Implicit neural representations (INRs) have recently emerged as a promising alternative to classical discretized representations of signals. Nevertheless, despite their practical success, we still do not understand how INRs represent signals. We propose a novel unified perspective to theoretically analyse INRs. Leveraging results from harmonic analysis and deep learning theory, we show that most INR families are analogous to structured signal dictionaries whose atoms are integer harmonics of the set of initial mapping frequencies. This structure allows INRs to express signals with an exponentially increasing frequency support using a number of parameters that only grows linearly with depth.
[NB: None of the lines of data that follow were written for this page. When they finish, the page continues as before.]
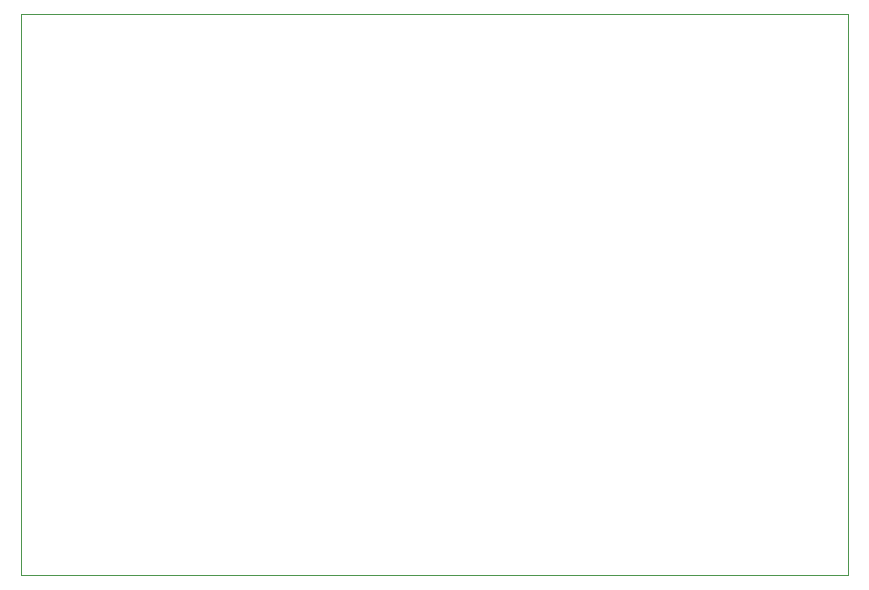
<source format=gbr>
G04 #@! TF.GenerationSoftware,KiCad,Pcbnew,(5.1.4-0-10_14)*
G04 #@! TF.CreationDate,2019-11-17T16:04:34+00:00*
G04 #@! TF.ProjectId,SELE_ACS,53454c45-5f41-4435-932e-6b696361645f,rev?*
G04 #@! TF.SameCoordinates,Original*
G04 #@! TF.FileFunction,Profile,NP*
%FSLAX46Y46*%
G04 Gerber Fmt 4.6, Leading zero omitted, Abs format (unit mm)*
G04 Created by KiCad (PCBNEW (5.1.4-0-10_14)) date 2019-11-17 16:04:34*
%MOMM*%
%LPD*%
G04 APERTURE LIST*
%ADD10C,0.100000*%
G04 APERTURE END LIST*
D10*
X77400000Y-111000000D02*
X77400000Y-63500000D01*
X147400000Y-111000000D02*
X77400000Y-111000000D01*
X147400000Y-63500000D02*
X147400000Y-111000000D01*
X77400000Y-63500000D02*
X147400000Y-63500000D01*
M02*

</source>
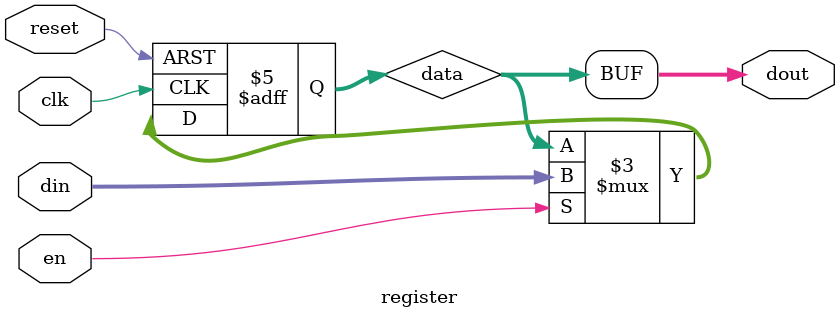
<source format=v>

module decoder2 (
	input [1:0] in,
	output out0, out1, out2, out3
	);

reg [3:0] out;

assign out0 = out[0];
assign out1 = out[1];
assign out2 = out[2];
assign out3 = out[3];

always @ (*)
	case (in)
	2'b00: out = 4'b0001;
	2'b01: out = 4'b0010;
	2'b10: out = 4'b0100;
	2'b11: out = 4'b1000;
	endcase
endmodule


module decoder8 (
	input [2:0] in,
	output reg [7:0] out
	);

always @ (*)
	case (in)
	3'b000: out = 8'b00000001;
	3'b001: out = 8'b00000010;
	3'b010: out = 8'b00000100;
	3'b011: out = 8'b00001000;
	3'b100: out = 8'b00010000;
	3'b101: out = 8'b00100000;
	3'b110: out = 8'b01000000;
	3'b111: out = 8'b10000000;
	endcase
endmodule

module decoder8en (input [2:0] in, input en, output reg [7:0] out);
always @ (*)
	if (en)
		case (in)
		3'b000: out = 8'b00000001;
		3'b001: out = 8'b00000010;
		3'b010: out = 8'b00000100;
		3'b011: out = 8'b00001000;
		3'b100: out = 8'b00010000;
		3'b101: out = 8'b00100000;
		3'b110: out = 8'b01000000;
		3'b111: out = 8'b10000000;
		endcase
	else
		out = 8'b00000000;
endmodule

 
module mux2 #(parameter WIDTH=16) (
	input sel,
	input [WIDTH-1:0] in0, in1,
	output [WIDTH-1:0] out
	);

assign out = sel ? in1 : in0 ;
endmodule


module mux4 #(parameter WIDTH=16) (
	input [1:0] sel,
	input [WIDTH-1:0] in0,in1,in2,in3,
	output reg [WIDTH-1:0] out
	);
always @ (*)
	case (sel)
	2'b00: out <= in0;
	2'b01: out <= in1;
	2'b10: out <= in2;
	2'b11: out <= in3;
	endcase
endmodule


module mux8 #(parameter WIDTH=16) (
	input [2:0] sel,
	input [WIDTH-1:0] in0,in1,in2,in3,in4,in5,in6,in7,
	output reg [WIDTH-1:0] out
	);
always @ (*)
	case (sel)
	3'b000: out <= in0;
	3'b001: out <= in1;
	3'b010: out <= in2;
	3'b011: out <= in3;
	3'b100: out <= in4;
	3'b101: out <= in5;
	3'b110: out <= in6;
	3'b111: out <= in7;
	endcase
endmodule


module mux16 #(parameter WIDTH=16) (
	input [3:0] sel,
	input [WIDTH-1:0] in00,in01,in02,in03,in04,in05,in06,in07,
	input [WIDTH-1:0] in08,in09,in10,in11,in12,in13,in14,in15,
	output reg [WIDTH-1:0] out
	);
always @ (*)
	case (sel)
	4'b0000: out <= in00;
	4'b0001: out <= in01;
	4'b0010: out <= in02;
	4'b0011: out <= in03;
	4'b0100: out <= in04;
	4'b0101: out <= in05;
	4'b0110: out <= in06;
	4'b0111: out <= in07;
	4'b1000: out <= in08;
	4'b1001: out <= in09;
	4'b1010: out <= in10;
	4'b1011: out <= in11;
	4'b1100: out <= in12;
	4'b1101: out <= in13;
	4'b1110: out <= in14;
	4'b1111: out <= in15;
	endcase
endmodule


module register #(parameter WIDTH=16) (
	input clk,
	input en,
	input reset,
	input [WIDTH-1:0] din,
	output [WIDTH-1:0] dout
	);
	
reg [WIDTH-1:0] data;
initial data = 0;
always @ (posedge clk or posedge reset)
	if (reset)
		data <= 32'h00000000;
	else if (en)
		data <= din;

assign dout = data;
endmodule


</source>
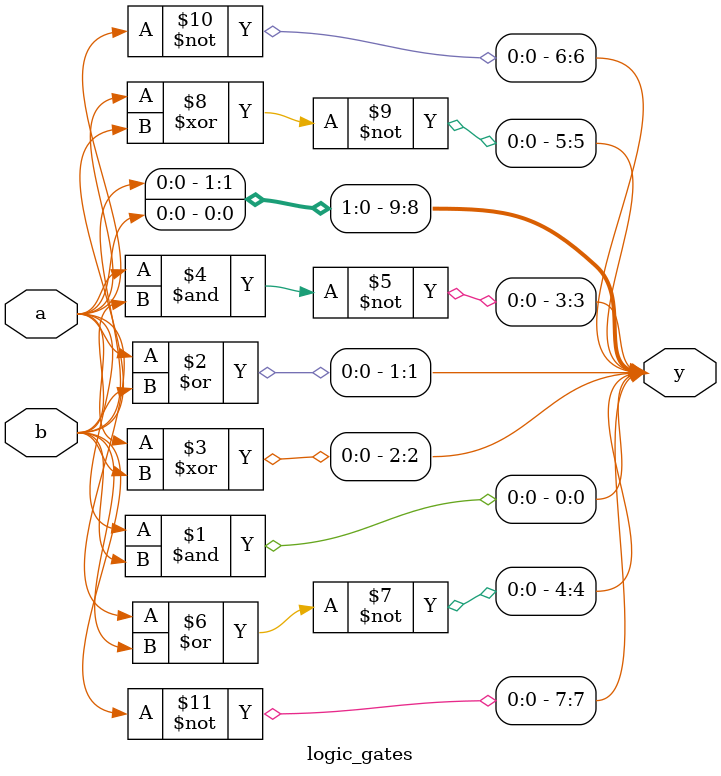
<source format=v>
module logic_gates(a,b,y);

input a,b;
output [9:0]y;

assign y[0] = a & b; //And Gate
assign y[1] = a | b; //Or Gate
assign y[2] = a ^ b; //EX-or Gate
assign y[3] = ~(a & b); //Nand Gate
assign y[4] = ~(a | b); //Nor Gate
assign y[5] = ~(a ^ b); //Ex-Nor Gate
assign y[6] = ~a; //Not of a
assign y[7] = ~b; //Not of b
assign y[8] = a; //Buffer of a
assign y[9] = b; //Buffer of b

endmodule

</source>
We also explore the inductive bias of INRs exploiting recent results about the empirical neural tangent kernel (NTK). Specifically, we show that the eigenfunctions of the NTK can be seen as dictionary atoms whose inner product with the target signal determines the final performance of their reconstruction. In this regard, we reveal that meta-learning has a reshaping effect on the NTK analogous to dictionary learning, building dictionary atoms as a combination of the examples seen during meta-training. Our results permit to design and tune novel INR architectures, but can also be of interest for the wider deep learning theory community.